2. the php worker doesn't receive or ignores the RST packet from nginx and continues
3. when done, it starts writing to the socket, fills the buffer and the socket becomes CLOSE_WAIT
4. at this point, the worker is stuck in
# cat /proc/16983/stack
[<ffffffff8140b756>] sk_stream_wait_memory+0x186/0x270
[<ffffffff8144f585>] tcp_sendmsg+0x705/0xa30
[<ffffffff81400ef1>] sock_aio_write+0x151/0x160
[<ffffffff8116d05a>] do_sync_write+0xfa/0x140
[<ffffffff8116d424>] vfs_write+0x184/0x1a0
[<ffffffff8116dd91>] sys_write+0x51/0x90
[<ffffffff81013172>] system_call_fastpath+0x16/0x1b
[<ffffffffffffffff>] 0xffffffffffffffff
# strace -f -p 16983
Process 16983 attached - interrupt to quit
tcp 9 14608 php:9019 nginx:36970 CLOSE_WAIT 16983/php-fpm
and the kernel is backloging the connections.

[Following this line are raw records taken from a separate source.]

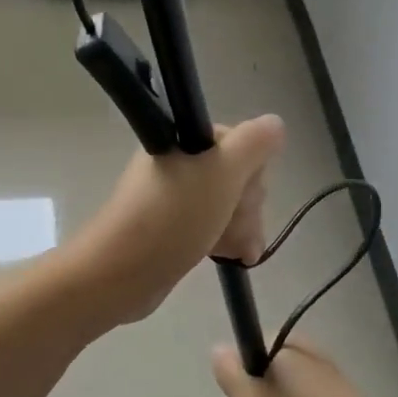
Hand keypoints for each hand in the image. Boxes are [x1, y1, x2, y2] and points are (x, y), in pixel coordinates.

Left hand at [73, 114, 285, 323]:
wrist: (122, 272)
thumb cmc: (174, 216)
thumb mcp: (222, 172)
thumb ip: (254, 143)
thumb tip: (275, 124)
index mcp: (185, 139)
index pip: (240, 142)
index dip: (250, 170)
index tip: (243, 192)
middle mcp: (179, 160)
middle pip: (236, 174)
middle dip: (247, 203)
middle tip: (234, 222)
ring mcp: (175, 195)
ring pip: (228, 202)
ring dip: (242, 225)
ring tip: (237, 250)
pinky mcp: (174, 225)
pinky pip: (212, 223)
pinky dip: (227, 238)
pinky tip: (235, 257)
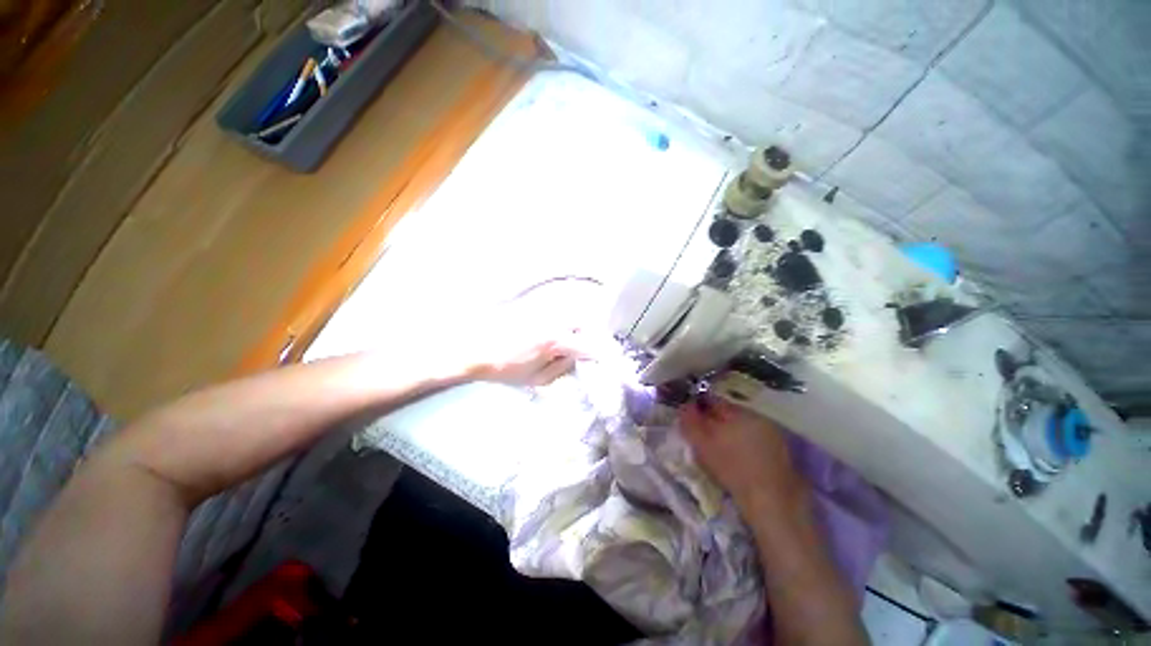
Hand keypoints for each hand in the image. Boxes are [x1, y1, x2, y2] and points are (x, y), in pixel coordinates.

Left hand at [457, 302, 591, 386]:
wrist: (475, 348)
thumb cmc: (505, 369)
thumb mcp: (537, 379)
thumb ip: (562, 369)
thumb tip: (578, 359)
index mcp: (555, 341)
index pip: (589, 345)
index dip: (603, 353)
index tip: (610, 359)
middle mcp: (555, 320)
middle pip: (586, 321)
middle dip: (594, 335)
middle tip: (591, 348)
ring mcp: (545, 311)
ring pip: (573, 312)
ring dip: (581, 326)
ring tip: (576, 340)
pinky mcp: (535, 306)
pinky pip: (559, 309)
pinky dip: (566, 319)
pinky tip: (560, 330)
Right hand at [680, 396, 805, 513]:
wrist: (771, 501)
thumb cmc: (732, 468)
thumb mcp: (702, 444)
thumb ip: (690, 422)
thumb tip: (684, 406)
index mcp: (739, 412)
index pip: (714, 400)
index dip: (699, 406)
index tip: (690, 417)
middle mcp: (758, 417)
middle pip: (730, 413)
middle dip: (715, 420)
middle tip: (702, 435)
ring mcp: (774, 435)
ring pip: (744, 426)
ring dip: (731, 432)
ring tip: (720, 449)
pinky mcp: (783, 453)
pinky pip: (756, 441)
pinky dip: (746, 445)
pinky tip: (740, 460)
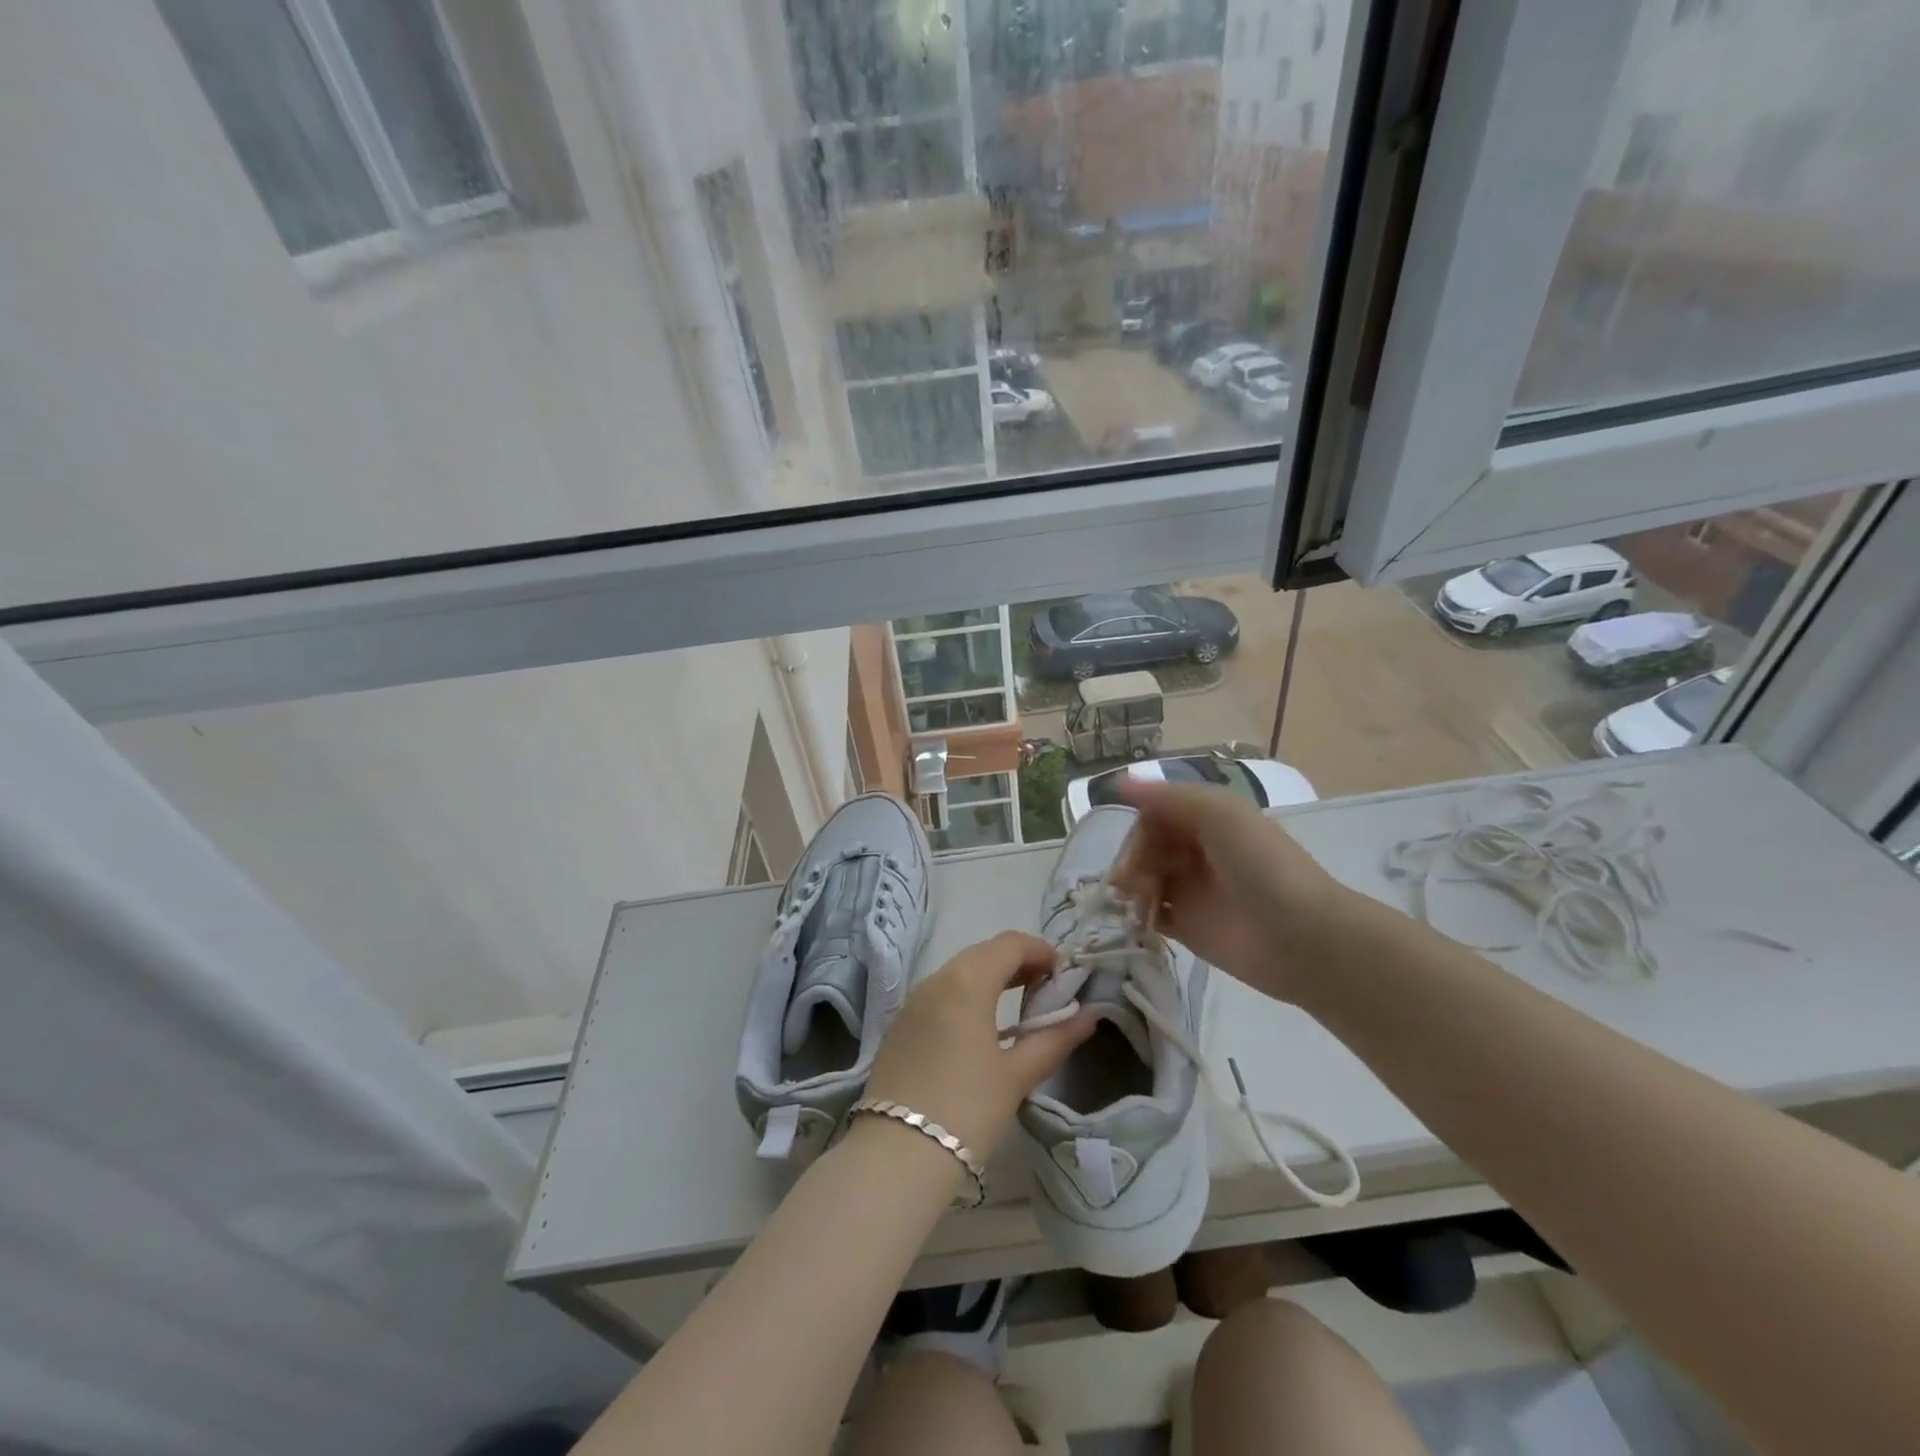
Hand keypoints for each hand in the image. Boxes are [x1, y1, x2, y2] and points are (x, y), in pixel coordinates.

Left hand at [865, 931, 1094, 1161]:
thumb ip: (1054, 1040)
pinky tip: (983, 1028)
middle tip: (1046, 991)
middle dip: (1018, 963)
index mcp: (966, 981)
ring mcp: (913, 1001)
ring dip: (992, 978)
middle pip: (983, 953)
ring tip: (1020, 1008)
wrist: (895, 1155)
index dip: (1041, 951)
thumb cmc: (966, 1109)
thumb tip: (1088, 1017)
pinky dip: (967, 996)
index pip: (1010, 944)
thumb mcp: (1016, 1076)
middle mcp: (936, 979)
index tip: (1064, 975)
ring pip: (959, 972)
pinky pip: (940, 993)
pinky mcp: (900, 1025)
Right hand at [1110, 779, 1354, 1001]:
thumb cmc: (1262, 865)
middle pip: (1147, 845)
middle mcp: (1197, 851)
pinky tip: (1141, 918)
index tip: (1134, 845)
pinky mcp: (1188, 927)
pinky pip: (1151, 913)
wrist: (1299, 936)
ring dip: (1132, 885)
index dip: (1141, 826)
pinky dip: (1139, 913)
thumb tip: (1119, 783)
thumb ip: (1168, 797)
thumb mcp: (1219, 813)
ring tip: (1139, 901)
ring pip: (1144, 877)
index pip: (1156, 813)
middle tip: (1129, 880)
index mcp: (1208, 819)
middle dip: (1133, 858)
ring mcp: (1192, 889)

5. now, if I kill the process, the situation recovers immediately, because the freshly spawned process picks up a backloged connection that is already abandoned by nginx, and again, the socket is in CLOSE_WAIT.

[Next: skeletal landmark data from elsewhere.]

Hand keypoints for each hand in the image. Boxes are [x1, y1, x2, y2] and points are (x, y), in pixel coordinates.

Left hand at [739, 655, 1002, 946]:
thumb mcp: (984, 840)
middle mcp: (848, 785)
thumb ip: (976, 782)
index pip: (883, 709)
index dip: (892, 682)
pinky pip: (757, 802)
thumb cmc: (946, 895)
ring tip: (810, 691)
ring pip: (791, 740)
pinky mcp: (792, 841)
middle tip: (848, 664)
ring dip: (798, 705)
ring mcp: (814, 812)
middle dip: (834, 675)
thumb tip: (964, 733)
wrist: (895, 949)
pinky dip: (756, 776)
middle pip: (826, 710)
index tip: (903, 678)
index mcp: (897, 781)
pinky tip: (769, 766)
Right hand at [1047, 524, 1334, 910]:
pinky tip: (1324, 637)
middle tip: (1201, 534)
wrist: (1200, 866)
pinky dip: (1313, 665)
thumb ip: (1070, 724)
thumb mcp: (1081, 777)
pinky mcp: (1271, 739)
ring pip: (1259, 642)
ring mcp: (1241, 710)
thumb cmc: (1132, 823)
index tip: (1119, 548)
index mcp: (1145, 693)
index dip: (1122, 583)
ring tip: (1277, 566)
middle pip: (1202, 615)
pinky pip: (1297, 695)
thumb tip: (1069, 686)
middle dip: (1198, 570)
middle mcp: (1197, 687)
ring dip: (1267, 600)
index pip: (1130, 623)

6. The only way to make it work again is to restart the master, so the backloged connections are dropped.
There are two problems that I don't know who to blame. Firstly, I don't know why backloged connections remain in established state and are not dropped. Secondly, I don't know why the RST packets from nginx never arrive to the php.
The latter problem is obviously seem to be the network problem. I think I could mitigate it at this point by setting up a point-to-point tunnel between the hosts, so no switch or firewall interferes with the traffic. Most probably I've hit some "intelligent" configuration in the Amazon's EC2 network. It's been 3 days since I've started tunneling the traffic and the problem doesn't represent itself anymore. I'll give it a week and will try to ask clarifications from Amazon. I don't expect much to come out of this conversation.
As for the first problem, I am not sure what's wrong here. I have a gut feeling that something is wrong with it. Any comments anyone?
Thanks!